[A block of data]
▬▬▬▬▬▬▬▬▬▬

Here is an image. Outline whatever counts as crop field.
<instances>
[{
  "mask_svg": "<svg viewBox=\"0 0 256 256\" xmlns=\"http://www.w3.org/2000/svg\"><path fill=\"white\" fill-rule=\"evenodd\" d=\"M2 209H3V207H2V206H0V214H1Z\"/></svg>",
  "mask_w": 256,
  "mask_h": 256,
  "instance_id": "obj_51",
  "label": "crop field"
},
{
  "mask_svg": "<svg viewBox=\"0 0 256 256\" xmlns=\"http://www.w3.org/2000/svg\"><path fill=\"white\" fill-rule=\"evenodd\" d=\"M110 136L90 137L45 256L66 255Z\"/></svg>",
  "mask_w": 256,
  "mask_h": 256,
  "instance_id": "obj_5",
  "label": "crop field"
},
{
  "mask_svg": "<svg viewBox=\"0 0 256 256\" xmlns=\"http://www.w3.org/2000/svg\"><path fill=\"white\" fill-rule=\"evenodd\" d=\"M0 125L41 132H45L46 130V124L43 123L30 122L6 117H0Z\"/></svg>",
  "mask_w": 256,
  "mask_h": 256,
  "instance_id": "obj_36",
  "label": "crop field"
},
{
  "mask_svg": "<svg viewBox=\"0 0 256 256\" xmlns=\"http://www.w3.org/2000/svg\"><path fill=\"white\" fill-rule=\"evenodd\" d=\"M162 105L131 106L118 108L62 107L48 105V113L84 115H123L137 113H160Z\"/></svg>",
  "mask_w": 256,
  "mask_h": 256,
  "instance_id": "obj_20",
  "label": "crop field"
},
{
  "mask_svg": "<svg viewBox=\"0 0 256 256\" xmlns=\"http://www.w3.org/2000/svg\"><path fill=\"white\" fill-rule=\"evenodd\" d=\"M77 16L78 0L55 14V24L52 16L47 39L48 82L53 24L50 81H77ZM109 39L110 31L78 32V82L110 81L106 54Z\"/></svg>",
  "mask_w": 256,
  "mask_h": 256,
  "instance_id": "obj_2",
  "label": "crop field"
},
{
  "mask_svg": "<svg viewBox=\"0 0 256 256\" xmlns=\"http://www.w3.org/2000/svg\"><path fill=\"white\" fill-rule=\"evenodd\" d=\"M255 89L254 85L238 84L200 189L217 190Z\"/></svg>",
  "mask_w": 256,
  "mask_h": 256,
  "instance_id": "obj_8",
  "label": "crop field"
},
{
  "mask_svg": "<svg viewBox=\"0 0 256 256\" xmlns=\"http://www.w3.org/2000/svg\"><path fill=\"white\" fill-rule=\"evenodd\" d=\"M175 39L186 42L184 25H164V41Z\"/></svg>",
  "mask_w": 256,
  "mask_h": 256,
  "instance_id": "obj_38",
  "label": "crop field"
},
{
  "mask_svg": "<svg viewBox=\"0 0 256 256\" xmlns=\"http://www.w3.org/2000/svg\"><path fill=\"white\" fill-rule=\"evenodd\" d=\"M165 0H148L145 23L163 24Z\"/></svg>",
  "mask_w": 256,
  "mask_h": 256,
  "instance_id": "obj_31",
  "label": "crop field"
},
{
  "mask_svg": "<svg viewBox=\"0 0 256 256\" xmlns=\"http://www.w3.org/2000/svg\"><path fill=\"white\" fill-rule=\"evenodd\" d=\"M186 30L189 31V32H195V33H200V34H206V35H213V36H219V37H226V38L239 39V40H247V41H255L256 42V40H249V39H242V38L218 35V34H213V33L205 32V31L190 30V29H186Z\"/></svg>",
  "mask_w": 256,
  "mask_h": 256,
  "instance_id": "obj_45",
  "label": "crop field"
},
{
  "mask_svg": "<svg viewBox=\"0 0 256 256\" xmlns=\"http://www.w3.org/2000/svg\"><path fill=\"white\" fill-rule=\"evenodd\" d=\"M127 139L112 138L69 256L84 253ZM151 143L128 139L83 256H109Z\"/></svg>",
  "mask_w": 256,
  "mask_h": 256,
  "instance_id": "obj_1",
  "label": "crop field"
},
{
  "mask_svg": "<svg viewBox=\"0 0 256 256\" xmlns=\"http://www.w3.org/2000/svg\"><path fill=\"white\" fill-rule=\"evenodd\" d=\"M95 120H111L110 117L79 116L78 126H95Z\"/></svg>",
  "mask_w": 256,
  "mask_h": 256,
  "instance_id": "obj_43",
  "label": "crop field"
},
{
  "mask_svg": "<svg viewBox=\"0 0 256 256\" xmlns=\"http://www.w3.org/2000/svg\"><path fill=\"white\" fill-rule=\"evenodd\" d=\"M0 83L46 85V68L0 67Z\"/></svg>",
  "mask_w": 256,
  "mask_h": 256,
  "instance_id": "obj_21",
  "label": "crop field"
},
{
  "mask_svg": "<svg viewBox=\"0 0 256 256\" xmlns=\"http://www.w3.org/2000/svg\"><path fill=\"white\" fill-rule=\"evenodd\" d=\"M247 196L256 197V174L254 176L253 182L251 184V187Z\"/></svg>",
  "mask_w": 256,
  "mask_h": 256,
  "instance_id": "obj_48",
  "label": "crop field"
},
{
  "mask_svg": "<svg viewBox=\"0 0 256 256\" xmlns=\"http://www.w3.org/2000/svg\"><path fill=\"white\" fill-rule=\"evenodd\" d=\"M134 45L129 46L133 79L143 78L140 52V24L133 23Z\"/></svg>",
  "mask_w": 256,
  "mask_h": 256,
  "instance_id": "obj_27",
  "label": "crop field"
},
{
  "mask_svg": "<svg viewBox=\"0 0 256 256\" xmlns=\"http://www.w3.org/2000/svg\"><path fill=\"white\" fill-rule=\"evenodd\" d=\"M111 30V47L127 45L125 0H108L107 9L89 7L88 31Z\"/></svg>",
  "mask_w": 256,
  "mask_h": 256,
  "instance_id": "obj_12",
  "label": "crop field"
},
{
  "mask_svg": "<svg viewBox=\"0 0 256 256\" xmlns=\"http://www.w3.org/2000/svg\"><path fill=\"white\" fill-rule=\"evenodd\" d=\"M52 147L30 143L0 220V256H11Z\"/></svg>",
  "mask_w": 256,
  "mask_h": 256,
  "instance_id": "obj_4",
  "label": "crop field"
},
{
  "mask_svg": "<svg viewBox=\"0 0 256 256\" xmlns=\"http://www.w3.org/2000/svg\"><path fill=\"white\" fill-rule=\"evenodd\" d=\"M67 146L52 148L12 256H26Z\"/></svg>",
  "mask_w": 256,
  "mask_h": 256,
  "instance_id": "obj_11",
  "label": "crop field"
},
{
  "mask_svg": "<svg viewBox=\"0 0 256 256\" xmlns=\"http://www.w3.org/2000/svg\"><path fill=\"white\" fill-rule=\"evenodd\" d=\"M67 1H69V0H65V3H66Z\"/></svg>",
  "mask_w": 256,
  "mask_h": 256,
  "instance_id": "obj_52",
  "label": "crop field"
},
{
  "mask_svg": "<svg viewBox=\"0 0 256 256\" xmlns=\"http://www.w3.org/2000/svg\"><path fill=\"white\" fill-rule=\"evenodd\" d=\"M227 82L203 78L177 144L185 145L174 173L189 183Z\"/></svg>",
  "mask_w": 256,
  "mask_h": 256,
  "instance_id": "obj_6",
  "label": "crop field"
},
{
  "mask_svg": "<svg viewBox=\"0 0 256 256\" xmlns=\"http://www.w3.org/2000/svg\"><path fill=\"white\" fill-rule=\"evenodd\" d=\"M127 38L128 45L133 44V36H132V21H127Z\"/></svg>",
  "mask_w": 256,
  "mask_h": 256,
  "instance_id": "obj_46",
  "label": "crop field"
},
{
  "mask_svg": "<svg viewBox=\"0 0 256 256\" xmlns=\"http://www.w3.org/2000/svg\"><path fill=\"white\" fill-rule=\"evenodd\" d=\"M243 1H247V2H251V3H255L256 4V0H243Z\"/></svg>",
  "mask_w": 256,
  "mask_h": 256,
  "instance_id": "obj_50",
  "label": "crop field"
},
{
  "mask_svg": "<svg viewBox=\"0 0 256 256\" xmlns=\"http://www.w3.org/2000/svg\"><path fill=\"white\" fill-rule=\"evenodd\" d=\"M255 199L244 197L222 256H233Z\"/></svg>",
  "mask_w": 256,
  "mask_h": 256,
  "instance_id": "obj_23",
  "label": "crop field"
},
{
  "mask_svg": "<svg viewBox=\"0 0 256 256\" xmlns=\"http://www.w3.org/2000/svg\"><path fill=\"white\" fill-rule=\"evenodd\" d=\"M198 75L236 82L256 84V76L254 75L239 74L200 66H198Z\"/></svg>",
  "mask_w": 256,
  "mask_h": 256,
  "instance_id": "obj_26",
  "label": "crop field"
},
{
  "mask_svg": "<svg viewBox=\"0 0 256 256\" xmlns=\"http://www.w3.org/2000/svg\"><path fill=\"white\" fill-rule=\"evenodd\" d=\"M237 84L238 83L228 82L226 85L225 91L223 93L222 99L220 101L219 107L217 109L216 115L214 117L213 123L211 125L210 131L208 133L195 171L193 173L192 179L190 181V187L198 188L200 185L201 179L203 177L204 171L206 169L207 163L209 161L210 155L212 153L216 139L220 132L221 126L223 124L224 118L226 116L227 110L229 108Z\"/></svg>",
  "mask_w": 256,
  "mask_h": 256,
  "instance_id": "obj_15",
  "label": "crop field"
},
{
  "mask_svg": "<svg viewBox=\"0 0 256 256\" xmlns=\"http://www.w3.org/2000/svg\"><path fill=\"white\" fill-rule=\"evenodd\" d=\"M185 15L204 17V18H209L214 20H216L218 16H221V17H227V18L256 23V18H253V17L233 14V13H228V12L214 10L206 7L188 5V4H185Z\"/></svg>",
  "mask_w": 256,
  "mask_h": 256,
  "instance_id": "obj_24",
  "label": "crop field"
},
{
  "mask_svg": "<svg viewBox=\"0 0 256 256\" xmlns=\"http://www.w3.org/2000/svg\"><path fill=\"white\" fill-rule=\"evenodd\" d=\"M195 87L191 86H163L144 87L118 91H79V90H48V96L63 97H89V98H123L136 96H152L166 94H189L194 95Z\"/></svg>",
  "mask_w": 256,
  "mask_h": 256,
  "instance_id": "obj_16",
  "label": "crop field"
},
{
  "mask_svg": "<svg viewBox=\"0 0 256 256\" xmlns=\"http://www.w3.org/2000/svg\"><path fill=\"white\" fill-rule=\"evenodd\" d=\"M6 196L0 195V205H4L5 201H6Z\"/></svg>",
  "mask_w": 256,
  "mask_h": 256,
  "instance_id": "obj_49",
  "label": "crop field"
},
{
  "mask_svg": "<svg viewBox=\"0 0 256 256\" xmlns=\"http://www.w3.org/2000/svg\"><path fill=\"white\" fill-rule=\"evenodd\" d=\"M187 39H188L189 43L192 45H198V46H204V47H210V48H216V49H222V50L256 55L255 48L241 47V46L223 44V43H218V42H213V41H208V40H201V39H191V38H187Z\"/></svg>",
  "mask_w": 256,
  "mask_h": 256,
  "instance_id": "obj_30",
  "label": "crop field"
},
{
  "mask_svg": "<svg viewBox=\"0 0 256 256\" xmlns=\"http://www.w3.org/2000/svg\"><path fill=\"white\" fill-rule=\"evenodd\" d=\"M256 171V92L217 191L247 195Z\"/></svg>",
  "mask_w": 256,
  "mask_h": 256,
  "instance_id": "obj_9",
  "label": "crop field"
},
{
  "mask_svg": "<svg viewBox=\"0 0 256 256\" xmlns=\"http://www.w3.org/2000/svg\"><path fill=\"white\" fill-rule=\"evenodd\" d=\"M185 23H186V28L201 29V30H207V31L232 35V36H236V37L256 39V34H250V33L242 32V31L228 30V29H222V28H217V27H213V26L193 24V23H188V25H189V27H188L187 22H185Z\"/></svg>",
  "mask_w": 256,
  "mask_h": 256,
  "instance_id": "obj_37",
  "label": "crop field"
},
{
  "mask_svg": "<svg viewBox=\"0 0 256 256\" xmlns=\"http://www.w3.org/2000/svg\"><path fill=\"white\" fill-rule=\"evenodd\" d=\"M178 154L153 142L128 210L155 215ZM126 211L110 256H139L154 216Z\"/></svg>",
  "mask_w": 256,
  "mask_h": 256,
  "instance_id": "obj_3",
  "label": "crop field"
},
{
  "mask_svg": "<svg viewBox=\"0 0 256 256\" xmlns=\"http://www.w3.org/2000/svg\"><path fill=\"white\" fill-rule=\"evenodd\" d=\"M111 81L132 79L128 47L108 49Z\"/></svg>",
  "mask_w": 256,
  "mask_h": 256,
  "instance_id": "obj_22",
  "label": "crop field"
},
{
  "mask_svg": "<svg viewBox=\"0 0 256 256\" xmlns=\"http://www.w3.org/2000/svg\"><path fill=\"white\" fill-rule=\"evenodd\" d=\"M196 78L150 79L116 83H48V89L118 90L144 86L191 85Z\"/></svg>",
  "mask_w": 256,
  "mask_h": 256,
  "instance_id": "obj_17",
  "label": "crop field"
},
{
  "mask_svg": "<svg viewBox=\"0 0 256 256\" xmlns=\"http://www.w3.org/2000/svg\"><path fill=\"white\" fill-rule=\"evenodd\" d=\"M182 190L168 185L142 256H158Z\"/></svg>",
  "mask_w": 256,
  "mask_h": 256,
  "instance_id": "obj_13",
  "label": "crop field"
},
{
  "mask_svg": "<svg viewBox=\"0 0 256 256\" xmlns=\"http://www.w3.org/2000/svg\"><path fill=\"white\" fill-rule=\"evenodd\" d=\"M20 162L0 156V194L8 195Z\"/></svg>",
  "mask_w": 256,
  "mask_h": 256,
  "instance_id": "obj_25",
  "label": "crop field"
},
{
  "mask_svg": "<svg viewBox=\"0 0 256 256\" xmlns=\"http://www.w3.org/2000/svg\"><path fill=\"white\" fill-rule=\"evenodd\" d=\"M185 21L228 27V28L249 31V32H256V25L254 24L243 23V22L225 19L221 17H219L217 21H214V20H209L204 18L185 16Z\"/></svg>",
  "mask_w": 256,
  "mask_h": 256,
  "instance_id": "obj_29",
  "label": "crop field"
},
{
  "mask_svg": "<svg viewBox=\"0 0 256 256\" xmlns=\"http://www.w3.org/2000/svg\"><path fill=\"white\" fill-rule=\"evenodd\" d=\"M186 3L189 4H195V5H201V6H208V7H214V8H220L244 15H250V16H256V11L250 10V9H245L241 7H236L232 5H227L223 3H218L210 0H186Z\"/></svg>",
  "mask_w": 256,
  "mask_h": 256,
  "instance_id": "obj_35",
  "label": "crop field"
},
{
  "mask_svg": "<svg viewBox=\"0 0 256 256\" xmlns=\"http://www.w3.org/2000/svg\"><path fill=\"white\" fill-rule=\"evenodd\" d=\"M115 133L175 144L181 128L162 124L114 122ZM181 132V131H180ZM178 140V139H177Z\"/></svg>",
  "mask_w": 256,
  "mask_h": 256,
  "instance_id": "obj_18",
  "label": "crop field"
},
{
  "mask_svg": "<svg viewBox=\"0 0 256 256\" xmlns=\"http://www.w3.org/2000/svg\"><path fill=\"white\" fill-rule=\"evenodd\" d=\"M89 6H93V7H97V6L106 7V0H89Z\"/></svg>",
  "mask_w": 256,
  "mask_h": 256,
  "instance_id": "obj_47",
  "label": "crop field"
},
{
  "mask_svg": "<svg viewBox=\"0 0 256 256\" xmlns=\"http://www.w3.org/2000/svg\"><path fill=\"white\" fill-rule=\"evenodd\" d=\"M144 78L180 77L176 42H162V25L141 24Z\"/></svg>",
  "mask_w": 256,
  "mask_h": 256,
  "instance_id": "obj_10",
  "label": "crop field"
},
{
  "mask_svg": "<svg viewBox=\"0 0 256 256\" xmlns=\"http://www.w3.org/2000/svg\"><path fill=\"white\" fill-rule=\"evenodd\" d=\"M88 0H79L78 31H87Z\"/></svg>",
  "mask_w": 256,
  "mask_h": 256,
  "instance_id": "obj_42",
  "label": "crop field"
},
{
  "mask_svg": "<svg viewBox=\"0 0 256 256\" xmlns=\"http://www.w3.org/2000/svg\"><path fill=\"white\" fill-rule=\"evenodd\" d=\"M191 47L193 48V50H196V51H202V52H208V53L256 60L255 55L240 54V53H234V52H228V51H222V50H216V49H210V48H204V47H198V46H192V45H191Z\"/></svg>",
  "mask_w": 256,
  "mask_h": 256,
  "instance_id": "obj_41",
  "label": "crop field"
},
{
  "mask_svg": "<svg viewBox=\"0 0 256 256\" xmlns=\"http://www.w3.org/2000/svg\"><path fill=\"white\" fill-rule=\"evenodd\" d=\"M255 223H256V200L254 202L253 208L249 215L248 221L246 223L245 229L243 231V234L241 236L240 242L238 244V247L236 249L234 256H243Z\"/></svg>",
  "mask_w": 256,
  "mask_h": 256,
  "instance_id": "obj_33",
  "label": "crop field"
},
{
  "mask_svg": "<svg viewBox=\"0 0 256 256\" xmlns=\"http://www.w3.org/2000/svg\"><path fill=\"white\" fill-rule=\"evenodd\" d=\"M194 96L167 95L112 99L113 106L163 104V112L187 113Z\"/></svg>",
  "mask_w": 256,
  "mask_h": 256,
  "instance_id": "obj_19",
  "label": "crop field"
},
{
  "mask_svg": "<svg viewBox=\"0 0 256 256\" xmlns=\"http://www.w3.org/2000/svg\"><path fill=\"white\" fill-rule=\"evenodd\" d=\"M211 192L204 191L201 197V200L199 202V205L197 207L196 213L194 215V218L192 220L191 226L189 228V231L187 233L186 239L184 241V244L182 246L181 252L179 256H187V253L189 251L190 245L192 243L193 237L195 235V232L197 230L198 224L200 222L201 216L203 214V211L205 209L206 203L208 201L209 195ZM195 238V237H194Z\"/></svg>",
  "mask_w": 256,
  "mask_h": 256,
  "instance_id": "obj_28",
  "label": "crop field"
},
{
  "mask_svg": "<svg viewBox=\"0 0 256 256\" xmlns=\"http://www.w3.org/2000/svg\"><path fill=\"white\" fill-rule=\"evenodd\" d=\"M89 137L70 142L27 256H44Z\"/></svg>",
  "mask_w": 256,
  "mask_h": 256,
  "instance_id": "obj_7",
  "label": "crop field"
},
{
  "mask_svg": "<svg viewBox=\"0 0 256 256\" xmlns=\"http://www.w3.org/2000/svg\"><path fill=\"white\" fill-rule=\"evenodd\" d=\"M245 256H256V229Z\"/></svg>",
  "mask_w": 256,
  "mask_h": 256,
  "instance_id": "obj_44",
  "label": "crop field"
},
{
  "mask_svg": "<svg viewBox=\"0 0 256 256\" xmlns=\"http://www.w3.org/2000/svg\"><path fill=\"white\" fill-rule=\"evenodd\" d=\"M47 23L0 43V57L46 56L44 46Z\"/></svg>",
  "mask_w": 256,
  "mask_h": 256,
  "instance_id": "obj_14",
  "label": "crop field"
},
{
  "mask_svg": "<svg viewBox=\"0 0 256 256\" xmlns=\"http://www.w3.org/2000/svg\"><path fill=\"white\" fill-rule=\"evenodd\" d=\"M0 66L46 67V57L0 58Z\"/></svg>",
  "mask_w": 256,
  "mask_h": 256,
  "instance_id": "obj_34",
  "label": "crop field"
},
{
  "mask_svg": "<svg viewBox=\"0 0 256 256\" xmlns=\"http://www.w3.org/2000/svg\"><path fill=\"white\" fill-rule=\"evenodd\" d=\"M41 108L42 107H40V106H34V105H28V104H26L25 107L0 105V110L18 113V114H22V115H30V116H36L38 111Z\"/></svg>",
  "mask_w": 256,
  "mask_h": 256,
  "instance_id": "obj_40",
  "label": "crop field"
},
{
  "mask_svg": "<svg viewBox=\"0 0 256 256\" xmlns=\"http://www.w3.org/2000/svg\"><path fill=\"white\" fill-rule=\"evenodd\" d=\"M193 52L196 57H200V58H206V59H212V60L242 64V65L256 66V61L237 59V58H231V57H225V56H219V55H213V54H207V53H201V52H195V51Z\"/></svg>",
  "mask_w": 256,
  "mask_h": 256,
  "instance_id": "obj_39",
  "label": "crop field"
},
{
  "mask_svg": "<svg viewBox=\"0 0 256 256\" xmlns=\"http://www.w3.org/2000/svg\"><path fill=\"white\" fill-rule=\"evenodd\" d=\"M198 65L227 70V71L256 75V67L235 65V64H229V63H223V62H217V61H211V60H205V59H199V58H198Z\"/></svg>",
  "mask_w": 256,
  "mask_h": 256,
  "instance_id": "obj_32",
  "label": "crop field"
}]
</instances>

▬▬▬▬▬▬▬▬▬▬

**Task directions**
Turn the lines of the records above, from the first line through the line containing "105L131 106L118 108L62", into a Markdown table with the columns Row and Line. Number each row, and leave out any blank lines.

**Task result**
| Row | Line |
|---|---|
| 1 | Here is an image. Outline whatever counts as crop field. |
| 2 | <instances> |
| 3 | [{ |
| 4 |   "mask_svg": "<svg viewBox=\"0 0 256 256\" xmlns=\"http://www.w3.org/2000/svg\"><path fill=\"white\" fill-rule=\"evenodd\" d=\"M2 209H3V207H2V206H0V214H1Z\"/></svg>", |
| 5 |   "mask_w": 256, |
| 6 |   "mask_h": 256, |
| 7 |   "instance_id": "obj_51", |
| 8 |   "label": "crop field" |
| 9 | }, |
| 10 | { |
| 11 |   "mask_svg": "<svg viewBox=\"0 0 256 256\" xmlns=\"http://www.w3.org/2000/svg\"><path fill=\"white\" fill-rule=\"evenodd\" d=\"M110 136L90 137L45 256L66 255Z\"/></svg>", |
| 12 |   "mask_w": 256, |
| 13 |   "mask_h": 256, |
| 14 |   "instance_id": "obj_5", |
| 15 |   "label": "crop field" |
| 16 | }, |
| 17 | { |
| 18 |   "mask_svg": "<svg viewBox=\"0 0 256 256\" xmlns=\"http://www.w3.org/2000/svg\"><path fill=\"white\" fill-rule=\"evenodd\" d=\"M0 125L41 132H45L46 130V124L43 123L30 122L6 117H0Z\"/></svg>", |
| 19 |   "mask_w": 256, |
| 20 |   "mask_h": 256, |
| 21 |   "instance_id": "obj_36", |
| 22 |   "label": "crop field" |
| 23 | }, |
| 24 | { |
| 25 |   "mask_svg": "<svg viewBox=\"0 0 256 256\" xmlns=\"http://www.w3.org/2000/svg\"><path fill=\"white\" fill-rule=\"evenodd\" d=\"M162 105L131 106L118 108L62 107L48 105V113L84 115H123L137 113H160Z\"/></svg>", |